We will continue to seek wonderful businesses, even if we must pay what appears to be a full price. The compounding power of a great business justifies the premium.
## Insurance Operations
Our insurance business had another strong year. Premium volume grew, and we maintained underwriting discipline. The float generated by insurance operations provides us with investable capital at no cost.
We are becoming increasingly sophisticated in our understanding of insurance. The key is to price risk accurately and to avoid underwriting when prices are inadequate. We will never chase market share at the expense of underwriting profit.

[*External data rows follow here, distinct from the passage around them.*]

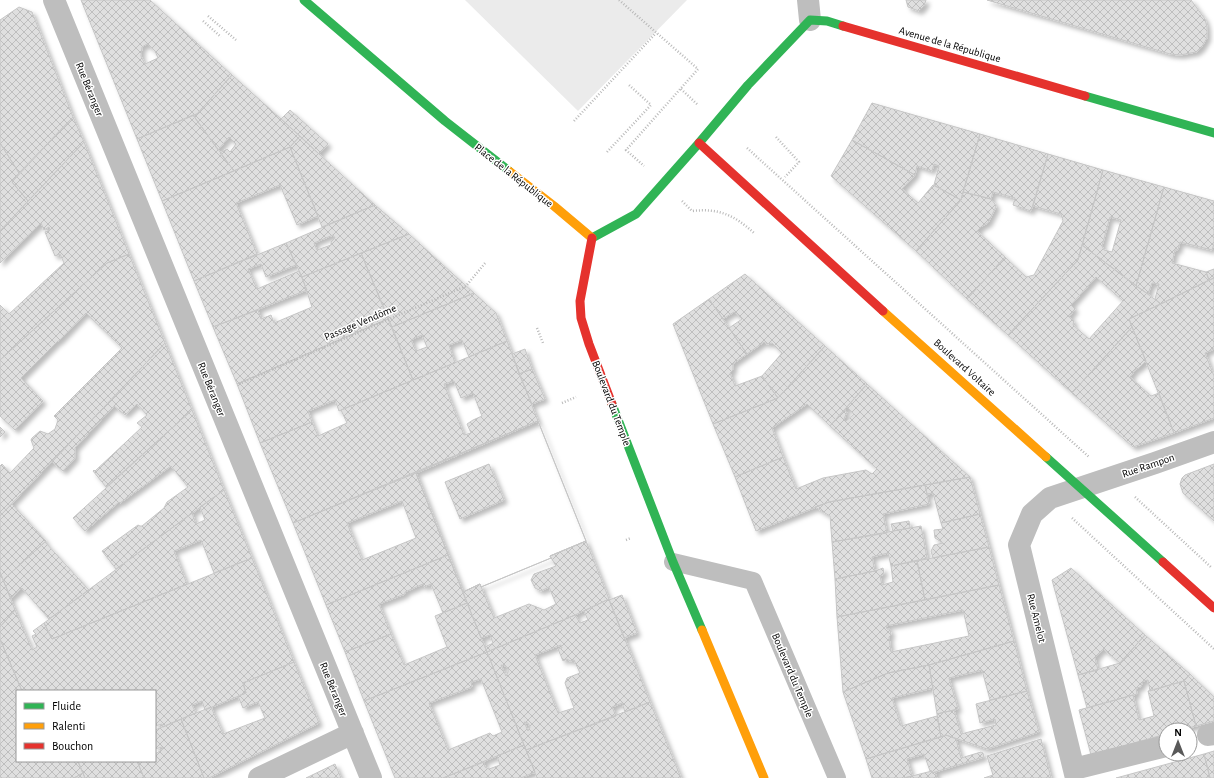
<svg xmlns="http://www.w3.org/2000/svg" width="1214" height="778" font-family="'Alegreya Sans',sans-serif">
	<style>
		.grass { fill: #ebebeb }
		.building { fill: url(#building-cross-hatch); stroke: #c6c6c6; fill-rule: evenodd; filter: url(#shadow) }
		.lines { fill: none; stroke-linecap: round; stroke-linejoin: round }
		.path { stroke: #b9b9b9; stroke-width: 2.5; stroke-dasharray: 1 2; stroke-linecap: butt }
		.lane { stroke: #bebebe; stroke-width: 18 }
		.street { stroke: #bebebe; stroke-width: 22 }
		.fast { stroke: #30b455; stroke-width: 9 }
		.slow { stroke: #ff9f0a; stroke-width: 9 }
		.jam { stroke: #e5322d; stroke-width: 9 }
		.labels { text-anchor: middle; stroke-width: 3; stroke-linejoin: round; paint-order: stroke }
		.street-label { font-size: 11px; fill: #000; stroke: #fff }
	</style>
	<defs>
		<pattern id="building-cross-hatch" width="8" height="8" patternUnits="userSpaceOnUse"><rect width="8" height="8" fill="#dfdfdf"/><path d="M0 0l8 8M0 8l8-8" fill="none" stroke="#bebebe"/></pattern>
		<filter id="shadow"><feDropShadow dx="3.5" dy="3.5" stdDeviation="2" flood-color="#0004"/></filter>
	</defs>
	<rect width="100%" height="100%" fill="#fff"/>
	<!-- grass -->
	<path class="grass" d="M465,0H687L578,111Z"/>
	<!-- building -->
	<path class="building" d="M81,0H150L232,75L197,114L137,139ZM147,44L155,51L158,58L145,64L141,56L142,47Z
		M906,0H926L924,6L919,11L908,7Z
		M987,0H1191L1205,19L1207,27V38L1201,48L1196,52L1180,55L1170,54Z
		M19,7L32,12L73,117L19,173L0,143V20Z
		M232,75L300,136L290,147L234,171L220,153L227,149L230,152L236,144L229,137L218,150L193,115L197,114Z
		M872,103L980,134L961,200L934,185L939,166L934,164L932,171L917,166L915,175L852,140Z
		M290,110L328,144L319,154L281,119Z
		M193,115L234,171L162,201L137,139Z
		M73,117L84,142L28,201L12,182Z
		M980,134L1048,154L1031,211L1013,205L1015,198L993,192L991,199L963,192Z
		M300,136L319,154L375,205L322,227L290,147Z
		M852,140L915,175L902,189L918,203L933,185L961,200L916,251L831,176Z
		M84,142L129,254L107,263L0,360V305L9,314L64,263L60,254L55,256L45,232L50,230L49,227L44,230L41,223L0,263V231Z
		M0,143L19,173L12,182L28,201L0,231Z
		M290,147L318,216L297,225L280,185L236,203L257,254L194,281L162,201Z
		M1048,154L1103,170L1078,260L1008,335L967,299L1005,257L1026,277L1034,275L1063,221L1061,214L1033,206Z
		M1103,170L1164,187L1136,286L1082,245ZM1110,217L1121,220L1112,252L1104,250L1102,246Z
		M1164,187L1214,201V244L1212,250L1180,242L1178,250H1175L1172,263L1206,272L1209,280L1161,304L1155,299L1159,284L1152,283L1148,294L1136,286Z
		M963,192L991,199L995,204L996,207L988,223L982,226L977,231L1005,257L967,299L916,251L961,200Z
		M375,205L409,234L302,277L286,243ZM333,235L335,238L331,242V245L317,250L314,243Z
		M409,234L474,293L392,327L361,253Z
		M286,243L296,265L266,277L261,264L248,269L257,289L299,271L307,290L213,327L194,281Z
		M1082,245L1161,304L1129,319L1132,327L1072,393L1008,335L1078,260ZM1096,277L1123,301L1089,339L1073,325L1074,321L1069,317L1075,309L1071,305Z
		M361,253L388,319L237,384L213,327L258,310L261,319L271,315L274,323L312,307L302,277Z
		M129,254L165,343L0,516V466L2,464L10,473L34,448L31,440L32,438L40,431L48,434L55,429L58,420L54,416L122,348L86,313L59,341H58L21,378L43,401L15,430L0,416V360L107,263Z
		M1214,269V278L1209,280L1206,272Z
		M745,274L825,346L778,398L762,376L782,353L772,343L767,344L764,342L747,354L729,328L742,319L734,312L723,319L709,299Z
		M1214,278V349L1205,353L1214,376V418L1174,433L1129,319Z
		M474,293L496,313L507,341L469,357L462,340L449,345L455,363L413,380L392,327ZM422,335L427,347L416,351L411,340Z
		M709,299L747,354L733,364V370L730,373L735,386L762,376L778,398L713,424L673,324Z
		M388,319L413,380L339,411L335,400L308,411L312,422L260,443L237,384Z
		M1132,327L1146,361L1139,368L1136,369L1130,377L1151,396L1159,393L1174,433L1133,447L1072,393Z
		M507,341L538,421L293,523L260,443L312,422L318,436L347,423L341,410ZM454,381L461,398L473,393L482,416L473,420L467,424L471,433L464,435L444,384Z
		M165,343L192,410L106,487L93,471L94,470L95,471L142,427L137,423L147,415L137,404L125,415L114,406L75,448V458L63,471L52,462Z
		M825,346L867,384L830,426L807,404L772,428L783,457L735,477L713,424L778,398Z
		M525,349L532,369L519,374L512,354Z
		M532,369L545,399L532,404L519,374Z
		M867,384L970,477L829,502L756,531L735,477L783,457L796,489L823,478L866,470L872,474L877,469L830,426L844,410L847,412L844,419L846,421L854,414L847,407Z
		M192,410L224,490L116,569L102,551L138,525L140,526H142L164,508L167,502L188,487L171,466L120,503L119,502L85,531L73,518Z
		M538,421L586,541L550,556L551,558L481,587L480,584L463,592L416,473ZM489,464L504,500L460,519L445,482Z
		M538,421L586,541L550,556L551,558L481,587L480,584L463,592L416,473Z
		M0,427L5,432L0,437Z
		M1214,464V521L1183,493L1180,484L1182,478L1185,475Z
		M416,473L448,555L326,605L293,523ZM402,501L416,538L362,560L347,523Z
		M970,477L980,514L941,523L933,493L927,494L925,485Z
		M925,485L929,504L883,514L887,533L832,542L830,516L815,507L829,502Z
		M224,490L252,558L214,573L201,540L174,551L187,584L52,639L44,623L192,513L196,524L205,520L200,507Z
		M12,504L46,541L3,580L0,572V516Z
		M980,514L989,547L933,558L931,551L934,545L943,543L935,538L934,530L943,529L941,523Z
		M909,521L910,528L893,531L891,524Z
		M921,526L927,558L891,566L888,553L872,557L875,571L835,579L832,542Z
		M586,541L609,599L575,615L487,652L485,647L493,643L490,635L481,638L463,592L480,584L494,618L529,604L544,610L556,604L549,587L541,591L535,588L531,580L534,574L556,566L550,556Z
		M45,542L89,590L49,619L22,588L11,598L3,580Z
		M989,547L999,585L925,600L917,561Z
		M448,555L467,603L443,613L431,584L424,587L423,584L405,592V594L379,604L391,634L345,652L326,605Z
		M252,558L294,662L243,683L246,693L205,710L202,701L192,705L196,713L163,727L162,724L155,726V691H22L0,639V627L15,610L32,650L37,647L32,636L36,634L33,631L44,623L52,639Z
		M917,561L925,600L837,617L835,579L875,571L883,568L884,574L880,576L882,585L893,582L891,566Z
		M1071,568L1145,635L1120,663L1103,649L1095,658L1098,670L1078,675L1052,580Z
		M0,572L15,610L0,627Z
		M999,585L1014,641L929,665L888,673L843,692L837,617ZM963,610L969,636L891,652L889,637L891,635L890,629H887L886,626Z
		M622,595L637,633L624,638L609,600Z
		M609,599L650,702L625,712L622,703L612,707L616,716L526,750L487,652L575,615L580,623L588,620L584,611ZM561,645L562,648L558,649L563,661L567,659L570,661L574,660L580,673L567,678L565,683L574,708L558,713L535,655ZM501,665L506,666L508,669V672L506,676ZM524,722L528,723L530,727L528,731Z
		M467,603L487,652L364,701L345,652L391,634L404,665L447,647L435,616Z
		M1145,635L1190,674L1184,681L1150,691L1148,680L1143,681L1141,687L1136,688L1137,694L1087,708L1078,675L1120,663Z
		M0,639L22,691H17V761H51L52,762L54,761H78L83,773L74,778H0Z
		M1014,641L1027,691L990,700L982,670L949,678L958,709L937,714L929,665Z
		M487,652L524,745L443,778H395L364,701ZM481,679L502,732L493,736L490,733L448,750L429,703L472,687L471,682Z
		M294,662L319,723L209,778H204L181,719L211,707L223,734L265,718L258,702L243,708L238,696L246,693L243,683Z
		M929,665L933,688L892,698L901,726L937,716L941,737L866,759L843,692L888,673Z
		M1190,674L1214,697V721L1196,726L1184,681Z
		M1184,681L1196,726L1182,730H1166V734L1091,755L1079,710L1133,695L1139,720L1154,716L1148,691Z
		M1027,691L1039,732L987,749L946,735L941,737L937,714L954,710L961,734L996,725L995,719L980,723L976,704Z
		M650,702L681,778H537L526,750Z
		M181,719L204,778H144L137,761H155V754L163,749L162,747L155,749V730Z
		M946,735L956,739L961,758L981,752L983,753L984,757L932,773V771H930L924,754L907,759L912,776L904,778H872L866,759Z
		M1041,739L1051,778H984L993,775L987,756Z
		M524,745L535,772L521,778H443L484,762L485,767L489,769L500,765L497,756Z
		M1214,751V778H1210L1204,754Z
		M1204,754L1210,778H1116Z
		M80,761H137L144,778H85L78,762Z
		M335,764L341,778H306Z
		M932,771V773L935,772L937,778H904Z
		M83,773L85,778H74Z"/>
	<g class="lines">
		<!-- path -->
		<path class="path" d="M619,0L698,69L626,150L644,166
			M208,16L236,40
			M203,21L221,37
			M681,89L698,105
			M574,121L656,33
			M776,137L799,162L785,177
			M747,148L1089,457
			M607,152L651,105L629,85
			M682,201L692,211C719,208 734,215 754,233
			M537,328L543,343
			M239,384L466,286L486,262
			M562,403L576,397
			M1135,497L1212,568
			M1072,518L1214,649
			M626,540L631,538"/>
		<!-- lane -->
		<path class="lane" d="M673,562L753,581L837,778"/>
		<!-- street -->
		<path class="street" d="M54,0L371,778
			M808,0L810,20
			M1208,735L1214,734
			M1074,769L1166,746
			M259,778L353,733
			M1076,778L1019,545L1032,514L1050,498L1155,463L1214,442"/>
		<!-- fast -->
		<path class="fast" d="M304,0L445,121L509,171
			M1085,96L1214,133
			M592,238L636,214L699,143L748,85L810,20L827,21L843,26
			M612,404L673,562L702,630
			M1046,457L1163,562"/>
		<!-- slow -->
		<path class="slow" d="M509,171L554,206L592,238
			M883,311L1046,457
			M702,630L764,778"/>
		<!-- jam -->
		<path class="jam" d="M843,26L1085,96
			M699,143L883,311
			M592,238L580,301L581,318L589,344L612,404
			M1163,562L1214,608"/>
	</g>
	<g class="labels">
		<!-- street labels -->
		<g class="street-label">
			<text transform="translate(950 44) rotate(16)" y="4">Avenue de la République</text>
			<text transform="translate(90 89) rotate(68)" y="4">Rue Béranger</text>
			<text transform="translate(514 175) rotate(38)" y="4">Place de la République</text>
			<text transform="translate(360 322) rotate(-23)" y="4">Passage Vendôme</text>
			<text transform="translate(965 367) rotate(42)" y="4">Boulevard Voltaire</text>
			<text transform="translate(212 389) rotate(68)" y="4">Rue Béranger</text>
			<text transform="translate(612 403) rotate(69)" y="4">Boulevard du Temple</text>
			<text transform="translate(1148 465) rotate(-19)" y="4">Rue Rampon</text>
			<text transform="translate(1037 618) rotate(76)" y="4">Rue Amelot</text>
			<text transform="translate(793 675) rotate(67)" y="4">Boulevard du Temple</text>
			<text transform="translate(334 689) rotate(68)" y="4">Rue Béranger</text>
		</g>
	</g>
	<!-- legend -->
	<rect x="16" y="690" width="140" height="72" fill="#ffffff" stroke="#999999"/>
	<rect x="24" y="703" width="20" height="6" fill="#30b455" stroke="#999999"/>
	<text x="52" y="710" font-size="12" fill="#000000">Fluide</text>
	<rect x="24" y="723" width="20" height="6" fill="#ff9f0a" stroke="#999999"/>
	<text x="52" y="730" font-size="12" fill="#000000">Ralenti</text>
	<rect x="24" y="743" width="20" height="6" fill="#e5322d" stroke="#999999"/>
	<text x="52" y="750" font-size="12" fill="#000000">Bouchon</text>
	<!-- north arrow -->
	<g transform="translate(1178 742)"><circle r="19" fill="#ffffff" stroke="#999999"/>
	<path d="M0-3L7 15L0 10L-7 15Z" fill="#595959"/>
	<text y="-6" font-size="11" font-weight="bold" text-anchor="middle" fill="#000000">N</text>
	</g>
</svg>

The combination of insurance float and investment returns is powerful. When we can invest float at attractive rates, the economics of insurance become exceptional. We are building a significant advantage in this business.
## Capital Allocation
Our primary job is to allocate capital. We have three options:
1. **Reinvest in existing businesses** — Where returns are attractive
2. **Acquire new businesses** — Where we can buy quality at a reasonable price
3. **Return capital to shareholders** — When no attractive opportunities exist
Currently, we are finding opportunities in both reinvestment and acquisitions. We will continue to allocate capital rationally, seeking the highest returns available.
## Looking Forward
We have learned that:
- Brand power can create enormous value
- Quality businesses are worth paying for
- Insurance float is a valuable source of capital
- Rational capital allocation is the key to building value
These lessons will guide us as we continue to build Berkshire. We are no longer just an investment company; we are a collection of operating businesses plus an investment portfolio. Our job is to allocate capital among these opportunities in the most intelligent way possible.